Accurate and complete patient profiles

One way to impact patient interactions and the completeness of information available to clinicians is to ensure you’ve got accurate patient demographic profiles. Whether matching a presenting patient to their existing medical record or matching a medical document sent from one care setting to another, patient demographics fuel this process. Patient demographics impact much more though.

Want to create a bad patient experience? Pull the medical record for a similar-sounding patient and start administering medicine only to find mid-course that the patient has an allergy to that med. Send a blood specimen to a lab with missing patient identifiers only to never receive the results and have to call back the patient and redraw the specimen. Tell your patient that their Social Security Number was stolen by an identity thief. Want to contact that patient for post-discharge follow-up or to get that patient experience survey filled out? It won’t be a snap if you don’t have an accurate and complete patient demographic profile.

Each of these examples demonstrates the reliance of healthcare providers on patient demographic profiles for everyday actions. The quality of those profiles sets the conditions for more efficient and less risky healthcare providers and more satisfied patients.

The role of patient demographic data maintenance

Managing patient demographic profiles can be a complex task because patient data is always changing. Address changes, name variations, new phone numbers, expired patients, and data collection errors all play into the complexity. Add to the mix – matching algorithms, multiple enterprise master patient indexes, and the fact that patient demographics are stored differently within numerous technology applications and touched by many users – and you’ve got a recipe for inefficiency and mistakes. If you have an inconsistent and immature process for identifying incomplete, outdated, and otherwise incorrect data, mistakes created in one area of a health system can spread unnoticed through workflows to other parts of the organization.

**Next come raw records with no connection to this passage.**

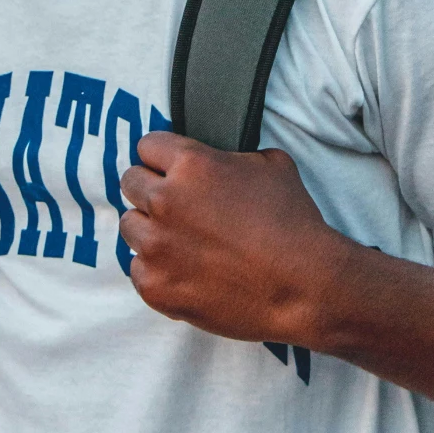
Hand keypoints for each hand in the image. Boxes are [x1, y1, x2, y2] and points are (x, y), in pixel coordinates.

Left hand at [119, 131, 346, 342]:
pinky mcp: (155, 287)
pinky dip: (157, 268)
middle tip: (176, 205)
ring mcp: (156, 247)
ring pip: (130, 226)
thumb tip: (220, 161)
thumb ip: (231, 156)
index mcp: (191, 164)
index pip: (148, 145)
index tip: (171, 168)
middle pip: (130, 182)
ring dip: (150, 229)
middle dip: (151, 188)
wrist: (303, 286)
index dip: (163, 156)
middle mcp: (164, 201)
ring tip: (181, 240)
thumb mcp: (272, 164)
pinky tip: (185, 270)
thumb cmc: (292, 222)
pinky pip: (137, 268)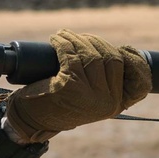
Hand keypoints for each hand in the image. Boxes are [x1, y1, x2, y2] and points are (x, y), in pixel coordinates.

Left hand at [3, 29, 150, 141]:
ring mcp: (89, 95)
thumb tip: (112, 51)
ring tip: (63, 35)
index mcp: (116, 104)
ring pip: (89, 55)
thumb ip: (102, 84)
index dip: (126, 54)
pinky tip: (56, 39)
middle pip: (109, 58)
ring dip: (76, 39)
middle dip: (94, 42)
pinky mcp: (69, 87)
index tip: (118, 46)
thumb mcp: (88, 98)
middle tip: (78, 37)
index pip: (127, 69)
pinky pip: (70, 55)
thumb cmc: (58, 105)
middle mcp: (107, 102)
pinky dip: (63, 43)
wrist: (31, 122)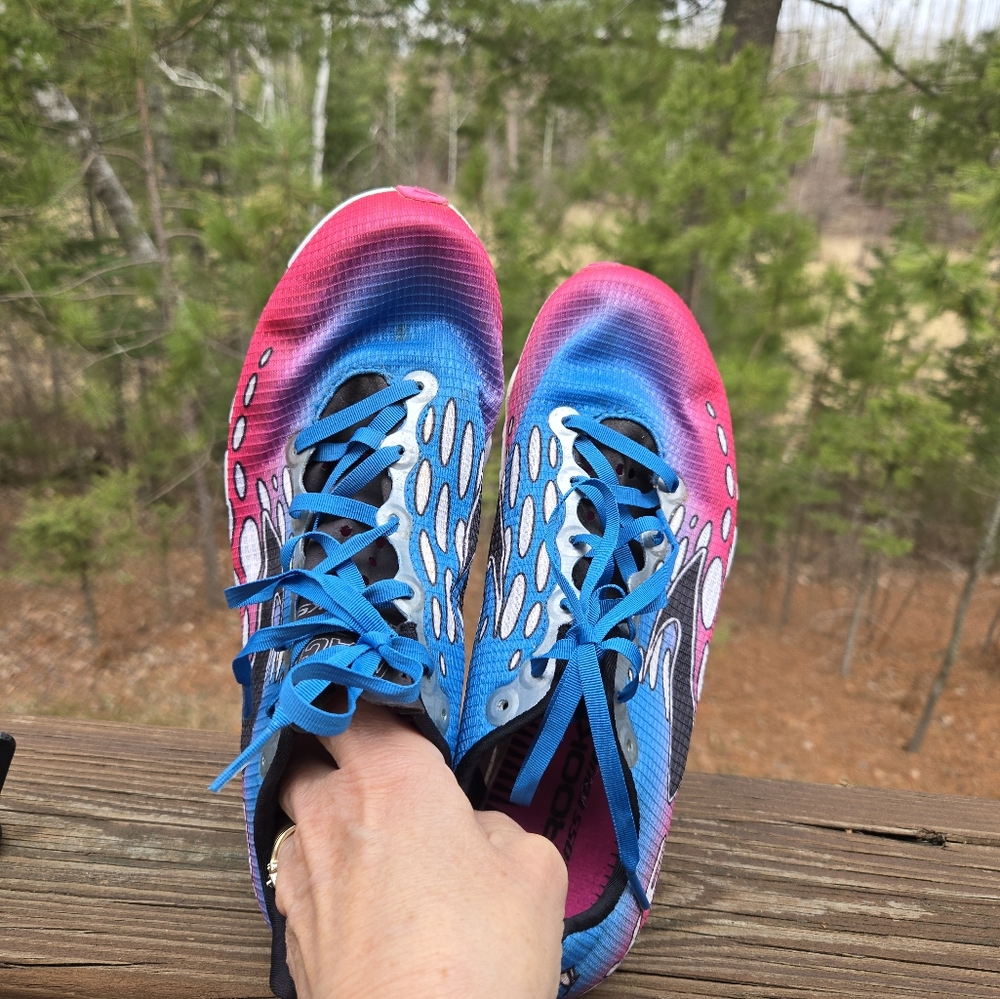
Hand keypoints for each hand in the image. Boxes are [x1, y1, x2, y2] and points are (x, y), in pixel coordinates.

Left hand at [274, 701, 567, 998]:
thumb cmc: (479, 954)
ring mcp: (301, 870)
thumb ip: (499, 828)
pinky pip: (296, 874)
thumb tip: (475, 831)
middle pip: (311, 754)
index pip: (353, 703)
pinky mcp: (290, 929)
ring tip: (372, 839)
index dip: (362, 694)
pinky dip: (320, 871)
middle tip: (382, 772)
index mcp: (391, 775)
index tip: (382, 697)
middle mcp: (332, 810)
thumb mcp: (534, 868)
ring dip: (326, 814)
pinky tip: (359, 898)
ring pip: (297, 815)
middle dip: (336, 753)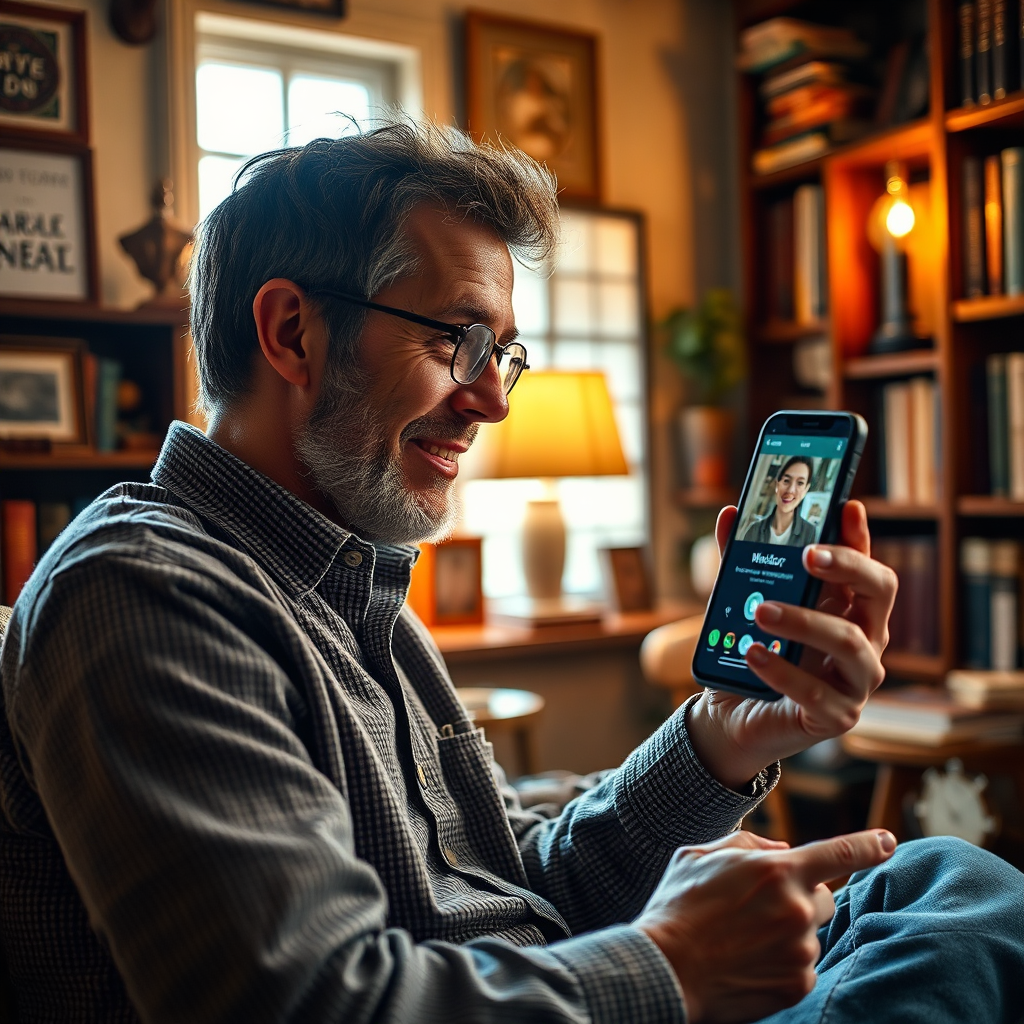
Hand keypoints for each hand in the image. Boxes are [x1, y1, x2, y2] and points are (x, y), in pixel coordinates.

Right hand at [636, 828, 896, 1023]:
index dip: (869, 845)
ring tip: (745, 940)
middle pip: (825, 898)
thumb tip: (784, 851)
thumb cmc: (678, 906)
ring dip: (789, 933)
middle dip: (802, 898)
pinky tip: (749, 962)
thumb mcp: (701, 856)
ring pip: (811, 934)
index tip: (889, 841)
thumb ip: (748, 847)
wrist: (665, 969)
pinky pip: (803, 966)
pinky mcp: (798, 984)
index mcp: (776, 870)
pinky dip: (783, 963)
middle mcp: (797, 908)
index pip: (839, 853)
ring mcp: (800, 949)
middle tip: (763, 909)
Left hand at [688, 500, 895, 788]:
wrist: (732, 717)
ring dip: (805, 621)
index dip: (859, 536)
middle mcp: (865, 640)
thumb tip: (730, 515)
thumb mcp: (742, 605)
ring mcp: (857, 680)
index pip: (866, 563)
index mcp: (850, 608)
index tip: (844, 507)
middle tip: (806, 554)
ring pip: (850, 642)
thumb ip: (740, 562)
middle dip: (847, 567)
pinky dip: (782, 671)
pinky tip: (753, 654)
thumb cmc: (750, 654)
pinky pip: (817, 692)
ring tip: (761, 611)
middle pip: (879, 592)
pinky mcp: (837, 716)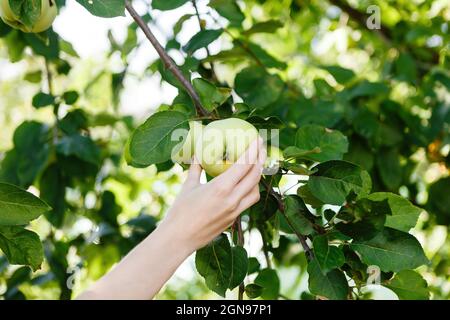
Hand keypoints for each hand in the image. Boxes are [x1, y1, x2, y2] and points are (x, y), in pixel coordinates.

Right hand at [160, 137, 266, 251]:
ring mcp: (235, 211)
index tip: (257, 139)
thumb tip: (198, 152)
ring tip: (256, 165)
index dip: (253, 150)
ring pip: (255, 191)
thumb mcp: (189, 185)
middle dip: (261, 159)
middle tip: (261, 147)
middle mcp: (232, 199)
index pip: (244, 165)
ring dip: (258, 176)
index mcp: (221, 188)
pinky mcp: (233, 219)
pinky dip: (250, 190)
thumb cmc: (180, 211)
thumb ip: (196, 167)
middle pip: (255, 176)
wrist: (180, 238)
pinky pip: (248, 201)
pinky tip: (246, 184)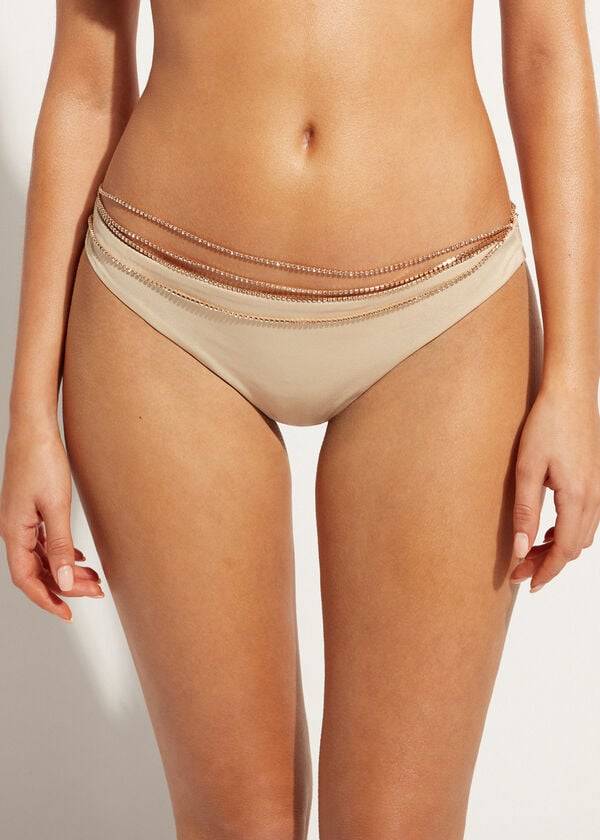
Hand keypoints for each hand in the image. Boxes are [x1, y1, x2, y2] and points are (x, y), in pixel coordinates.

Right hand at [0, 423, 102, 620]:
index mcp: (14, 531)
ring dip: (65, 569)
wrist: (35, 428)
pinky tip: (78, 556)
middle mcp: (13, 529)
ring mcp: (20, 520)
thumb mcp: (56, 506)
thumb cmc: (42, 460)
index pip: (27, 579)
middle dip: (65, 586)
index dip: (47, 600)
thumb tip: (64, 581)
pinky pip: (42, 541)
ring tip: (93, 577)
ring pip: (42, 556)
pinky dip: (61, 553)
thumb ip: (60, 545)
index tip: (69, 614)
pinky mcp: (29, 510)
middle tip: (95, 592)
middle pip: (37, 571)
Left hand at [510, 387, 599, 591]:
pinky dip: (568, 532)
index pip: (564, 551)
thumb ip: (525, 511)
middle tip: (519, 571)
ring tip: (529, 553)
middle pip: (574, 547)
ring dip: (558, 549)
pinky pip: (586, 519)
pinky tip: (548, 529)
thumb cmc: (546, 425)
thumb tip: (521, 549)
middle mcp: (595, 498)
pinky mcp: (596, 480)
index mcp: (578, 499)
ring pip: (582, 535)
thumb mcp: (527, 468)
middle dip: (548, 564)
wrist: (571, 393)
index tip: (525, 584)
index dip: (545, 571)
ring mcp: (599, 489)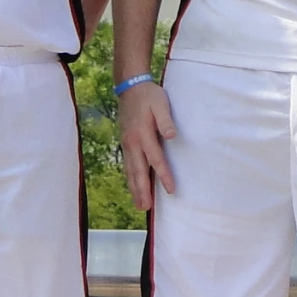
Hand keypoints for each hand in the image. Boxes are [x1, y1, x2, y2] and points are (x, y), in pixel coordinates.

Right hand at [119, 82, 177, 210]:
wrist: (130, 87)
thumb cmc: (149, 96)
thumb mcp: (161, 103)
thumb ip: (166, 120)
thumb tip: (171, 135)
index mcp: (142, 135)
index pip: (155, 160)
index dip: (164, 175)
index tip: (170, 190)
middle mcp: (132, 143)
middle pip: (138, 171)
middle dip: (142, 191)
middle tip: (145, 209)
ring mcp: (127, 144)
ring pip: (130, 171)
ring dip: (134, 188)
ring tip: (139, 205)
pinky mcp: (125, 143)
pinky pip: (127, 165)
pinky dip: (130, 179)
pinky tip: (133, 187)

Commercially available consumer datasets that are sourced from trusted and authoritative documents can simplify and strengthen patient demographic-dependent processes. Using historic, nationwide, and continually refreshed data as a comparison, you can identify profile errors, outdated demographics, and fill data gaps. In addition to identifying patient demographic problems, you can also identify where the problems originated within a health system, so that you can address systemic problems in specific workflows and settings.

Do you have a downstream application that truncates demographic digits that are useful for patient matching? Notice a worsening trend of demographic data problems and want to monitor care settings to find the root cause? Periodic scanning of patient registries and master indexes for duplicate records and data problems can help solve some of these challenges and act as a backstop for errant human or technological processes.

Seeking demographic truth and reducing friction

Without a consistent and systematic way to compare patient demographic profiles to a current and comprehensive source of demographic truth, healthcare providers run the risk of inefficient and potentially harmful patient care and simultaneously risk losing patients to competitors when the experience of interacting with a health system fails to be frictionless. In a healthcare landscape where many factors are beyond provider control, maintaining high-quality patient demographic profiles is an easily executed project that can help reduce risk, increase staff efficiency, and improve the patient experience.